[Items from a data source]
——
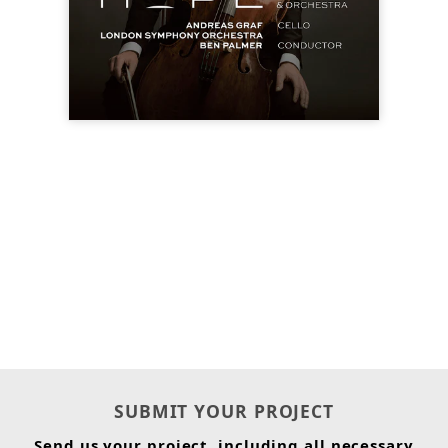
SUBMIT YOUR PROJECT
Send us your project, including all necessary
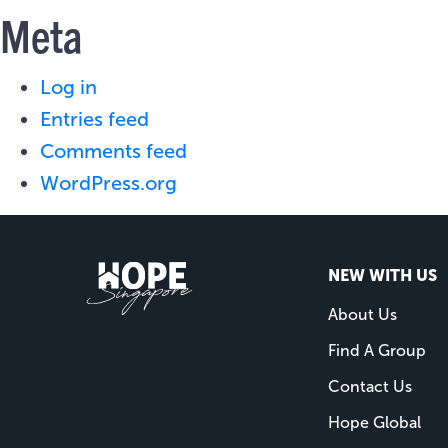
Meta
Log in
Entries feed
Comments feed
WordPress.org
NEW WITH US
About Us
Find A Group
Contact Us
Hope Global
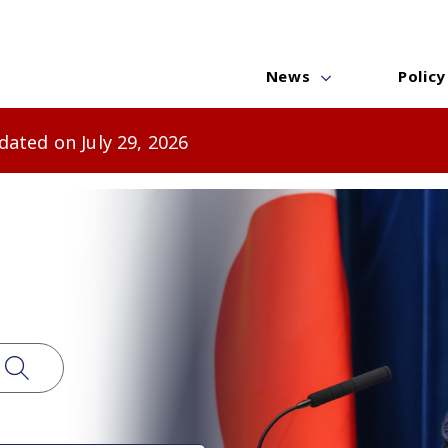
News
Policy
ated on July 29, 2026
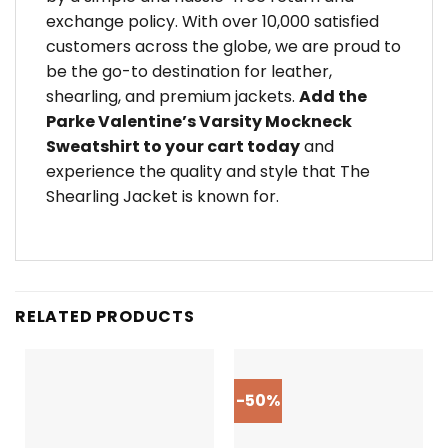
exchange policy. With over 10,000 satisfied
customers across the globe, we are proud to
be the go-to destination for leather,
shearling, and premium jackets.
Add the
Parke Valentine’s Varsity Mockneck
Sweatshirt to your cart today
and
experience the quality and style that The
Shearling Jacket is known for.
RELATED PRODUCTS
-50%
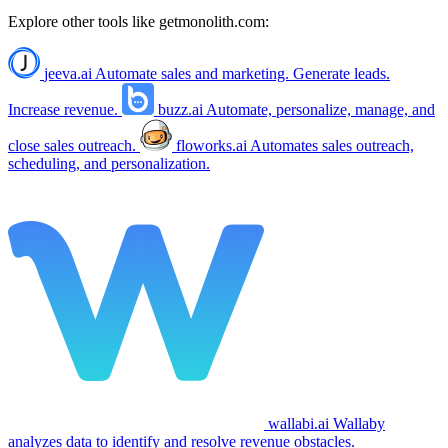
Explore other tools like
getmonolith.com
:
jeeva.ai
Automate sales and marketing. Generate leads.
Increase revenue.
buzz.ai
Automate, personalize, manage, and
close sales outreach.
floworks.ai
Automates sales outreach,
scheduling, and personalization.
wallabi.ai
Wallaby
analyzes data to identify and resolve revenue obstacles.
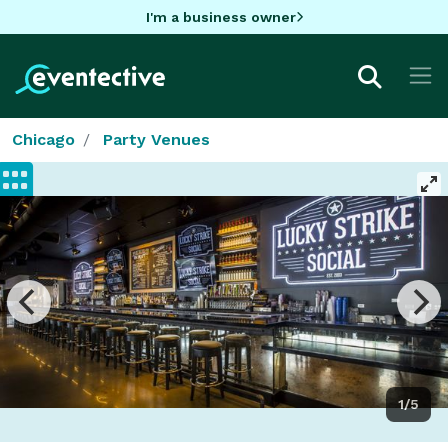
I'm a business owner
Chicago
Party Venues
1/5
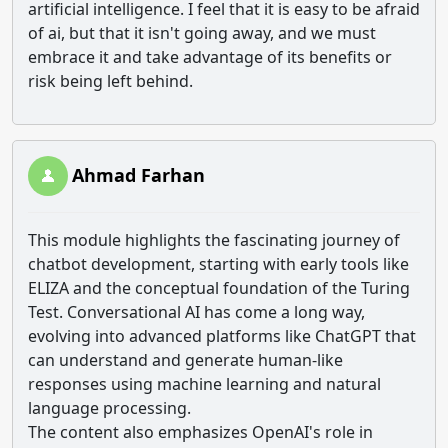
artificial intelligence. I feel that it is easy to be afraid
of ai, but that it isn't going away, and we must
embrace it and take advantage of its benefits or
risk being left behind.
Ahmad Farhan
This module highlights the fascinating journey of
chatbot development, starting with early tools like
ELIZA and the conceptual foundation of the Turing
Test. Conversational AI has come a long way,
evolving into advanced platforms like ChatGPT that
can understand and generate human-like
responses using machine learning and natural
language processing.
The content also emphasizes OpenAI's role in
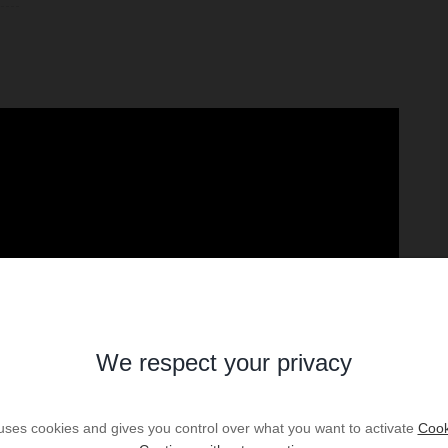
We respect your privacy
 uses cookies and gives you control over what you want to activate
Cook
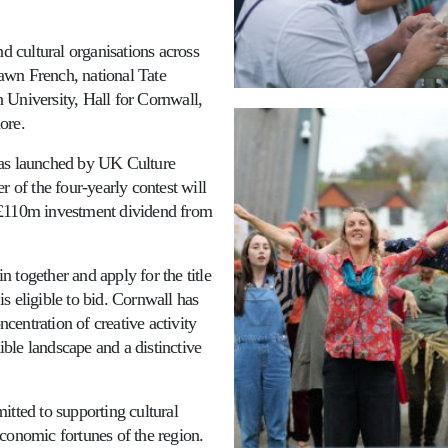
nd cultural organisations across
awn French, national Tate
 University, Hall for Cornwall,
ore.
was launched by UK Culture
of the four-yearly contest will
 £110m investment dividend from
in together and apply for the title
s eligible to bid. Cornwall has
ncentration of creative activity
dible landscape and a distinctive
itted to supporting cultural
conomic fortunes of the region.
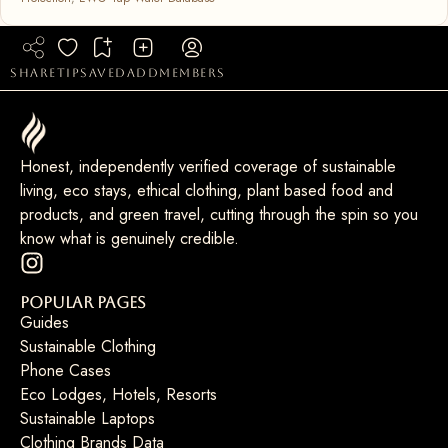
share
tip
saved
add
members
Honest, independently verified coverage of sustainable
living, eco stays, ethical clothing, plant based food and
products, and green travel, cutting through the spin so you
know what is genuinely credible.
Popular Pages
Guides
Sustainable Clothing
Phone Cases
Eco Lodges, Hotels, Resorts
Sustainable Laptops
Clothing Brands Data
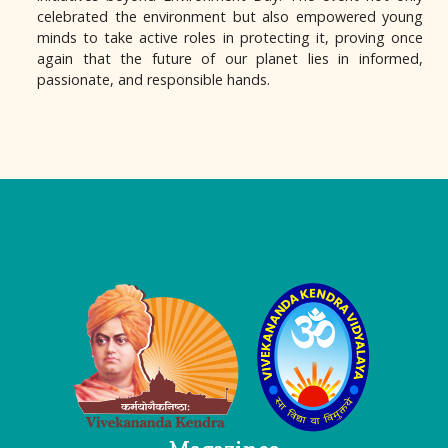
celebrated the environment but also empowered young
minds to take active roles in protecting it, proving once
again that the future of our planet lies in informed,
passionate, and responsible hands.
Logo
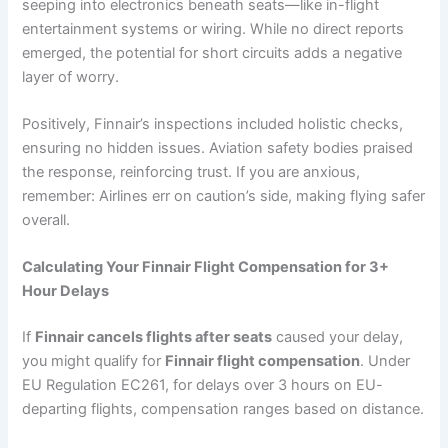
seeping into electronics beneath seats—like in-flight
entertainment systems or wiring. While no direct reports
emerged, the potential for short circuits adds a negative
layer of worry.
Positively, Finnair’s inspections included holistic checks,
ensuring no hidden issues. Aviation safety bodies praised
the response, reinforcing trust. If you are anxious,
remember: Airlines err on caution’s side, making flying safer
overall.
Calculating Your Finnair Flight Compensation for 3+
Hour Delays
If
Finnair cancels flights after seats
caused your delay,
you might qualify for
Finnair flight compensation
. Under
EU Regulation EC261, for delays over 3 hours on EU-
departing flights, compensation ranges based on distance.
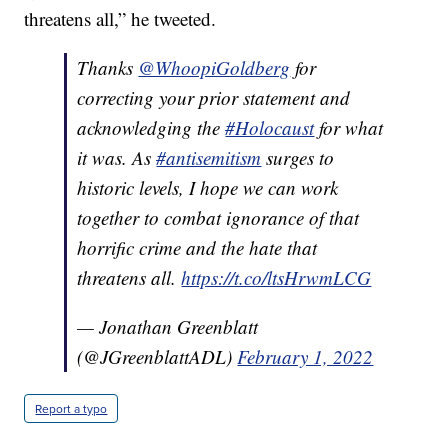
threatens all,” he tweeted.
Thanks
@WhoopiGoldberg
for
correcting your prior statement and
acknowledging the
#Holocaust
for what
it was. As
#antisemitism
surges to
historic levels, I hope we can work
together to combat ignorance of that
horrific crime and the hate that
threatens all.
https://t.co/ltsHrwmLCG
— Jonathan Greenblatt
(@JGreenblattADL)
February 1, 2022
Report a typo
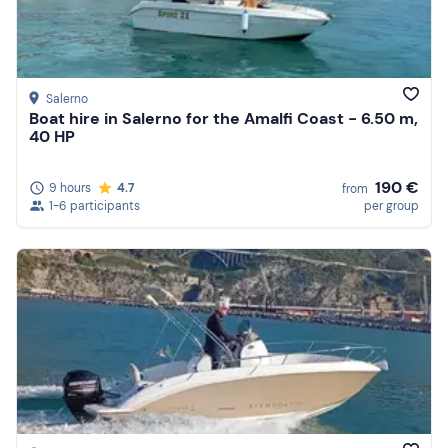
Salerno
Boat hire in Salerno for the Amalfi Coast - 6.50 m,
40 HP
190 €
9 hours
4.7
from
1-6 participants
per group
——
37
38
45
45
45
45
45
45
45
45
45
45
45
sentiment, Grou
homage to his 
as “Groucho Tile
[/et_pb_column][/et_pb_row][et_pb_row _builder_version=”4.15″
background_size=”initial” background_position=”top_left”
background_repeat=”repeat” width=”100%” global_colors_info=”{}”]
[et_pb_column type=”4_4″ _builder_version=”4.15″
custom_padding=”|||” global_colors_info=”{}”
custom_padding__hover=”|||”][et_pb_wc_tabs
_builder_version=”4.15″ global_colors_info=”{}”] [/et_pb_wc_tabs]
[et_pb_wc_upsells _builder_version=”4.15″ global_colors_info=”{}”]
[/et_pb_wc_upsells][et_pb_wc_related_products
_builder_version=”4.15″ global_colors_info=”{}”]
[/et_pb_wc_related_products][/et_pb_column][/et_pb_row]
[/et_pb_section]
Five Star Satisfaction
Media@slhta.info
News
——
**What to do**
Search the entries above for the word "hours" and count the lines that hold it. Reply with only that number.

**Response to this task**
2